■ DIRECTIVE
Restate the data below word for word, leaving nothing out.
Start of Block
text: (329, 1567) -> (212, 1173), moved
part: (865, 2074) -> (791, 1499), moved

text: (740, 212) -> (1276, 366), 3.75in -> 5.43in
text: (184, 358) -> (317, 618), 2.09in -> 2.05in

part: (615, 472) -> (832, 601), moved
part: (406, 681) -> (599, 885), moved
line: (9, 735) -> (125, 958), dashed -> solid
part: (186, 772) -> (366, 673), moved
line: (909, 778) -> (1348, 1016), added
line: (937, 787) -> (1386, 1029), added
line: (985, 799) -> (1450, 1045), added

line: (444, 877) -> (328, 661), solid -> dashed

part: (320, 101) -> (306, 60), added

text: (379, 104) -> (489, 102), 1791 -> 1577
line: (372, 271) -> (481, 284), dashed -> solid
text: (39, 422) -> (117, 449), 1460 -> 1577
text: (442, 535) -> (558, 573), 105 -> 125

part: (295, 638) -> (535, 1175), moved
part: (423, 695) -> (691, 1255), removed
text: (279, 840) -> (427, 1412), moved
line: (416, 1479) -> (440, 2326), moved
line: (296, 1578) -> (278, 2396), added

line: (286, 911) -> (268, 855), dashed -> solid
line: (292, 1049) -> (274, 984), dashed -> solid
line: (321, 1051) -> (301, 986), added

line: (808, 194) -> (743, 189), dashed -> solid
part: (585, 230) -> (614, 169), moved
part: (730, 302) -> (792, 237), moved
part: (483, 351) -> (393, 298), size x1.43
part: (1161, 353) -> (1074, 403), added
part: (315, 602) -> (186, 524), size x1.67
End of Block
■ RESPONSE TO THE TASK
text: (329, 1567) -> (212, 1173), moved
part: (865, 2074) -> (791, 1499), moved

text: (740, 212) -> (1276, 366), 3.75in -> 5.43in
text: (184, 358) -> (317, 618), 2.09in -> 2.05in

part: (615, 472) -> (832, 601), moved
part: (406, 681) -> (599, 885), moved
line: (9, 735) -> (125, 958), dashed -> solid
part: (186, 772) -> (366, 673), moved
line: (909, 778) -> (1348, 1016), added
line: (937, 787) -> (1386, 1029), added
line: (985, 799) -> (1450, 1045), added

line: (444, 877) -> (328, 661), solid -> dashed

part: (320, 101) -> (306, 60), added

text: (379, 104) -> (489, 102), 1791 -> 1577
line: (372, 271) -> (481, 284), dashed -> solid
text: (39, 422) -> (117, 449), 1460 -> 1577
text: (442, 535) -> (558, 573), 105 -> 125

part: (295, 638) -> (535, 1175), moved
part: (423, 695) -> (691, 1255), removed
text: (279, 840) -> (427, 1412), moved
line: (416, 1479) -> (440, 2326), moved
line: (296, 1578) -> (278, 2396), added

line: (286, 911) -> (268, 855), dashed -> solid
line: (292, 1049) -> (274, 984), dashed -> solid
line: (321, 1051) -> (301, 986), added

line: (808, 194) -> (743, 189), dashed -> solid
part: (585, 230) -> (614, 169), moved
part: (730, 302) -> (792, 237), moved
part: (483, 351) -> (393, 298), size x1.43
part: (1161, 353) -> (1074, 403), added
part: (315, 602) -> (186, 524), size x1.67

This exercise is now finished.